McDonald welcomed Lawler's resignation and says while the Government was too slow to remove him from his position, should make public the findings of the Heeley report.  

“It is not surprising that there would be a lot of public interest in this matter because the Fair Work Commission should comply with excepted standards,” he says.
“The Heeley report about Lawler will be kept private so we will never know whether it contained a recommendation that Lawler repay for sick leave in part or in full,”
“Such a recommendation if made would be embarrassing for the president who authorised the payments apparently without sick leave certificates.”
McDonald said that the report should have been published in the interests of transparency and to help avoid such a mistake in the future.

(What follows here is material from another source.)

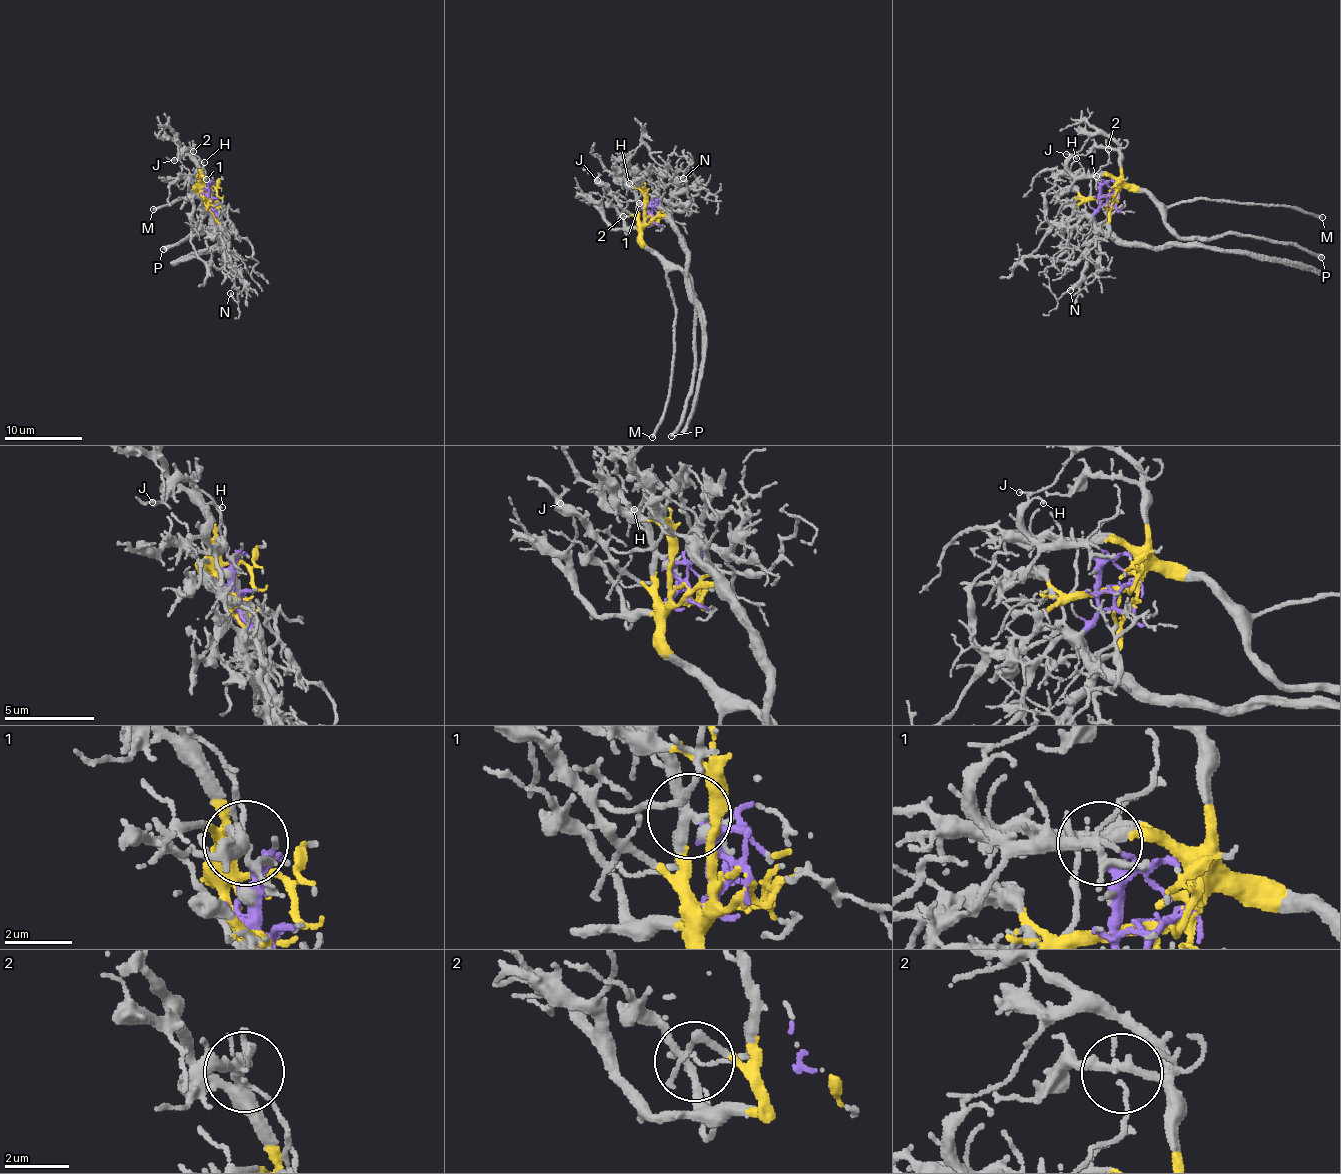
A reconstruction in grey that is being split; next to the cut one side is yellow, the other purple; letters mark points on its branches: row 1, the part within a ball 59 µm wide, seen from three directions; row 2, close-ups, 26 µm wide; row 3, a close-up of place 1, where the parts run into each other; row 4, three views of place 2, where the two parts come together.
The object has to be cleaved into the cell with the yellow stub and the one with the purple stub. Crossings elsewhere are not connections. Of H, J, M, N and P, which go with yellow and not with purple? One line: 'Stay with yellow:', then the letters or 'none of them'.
Stay with yellow: H, J, M, P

He said the issue was very sensitive for the FWC president, since Lawler’s payments were based on a very high salary and using public money.
“The president felt constrained to act because Lawler was appointed by the Executive Council, not him,” McDonald explains.
“He was dependant on the government to act.  The government was very slow to do so.”
As there appeared to be a very poor relationship between the vice-president and the president, the ability of the president to quietly influence Lawler's conduct failed, Murholme says.
“So it was a combination of factors unlikely to be repeated which caused this terrible example of how not to deal with a long term sick leave situation to occur,” he told HC Online.
He says the good news is that a replacement for Lawler's role should not be required, because there are already three vice-presidents in the FWC where traditionally there have only been two.
“Around $1 million a year can be saved by not reappointing another vice-president,” McDonald says.
“The business community might be very concerned if there is a further appointment given the poor handling of the Lawler illness.”

Lawler resigned from his position of as a presidential member of the Fair Work Commission on March 03, 2016.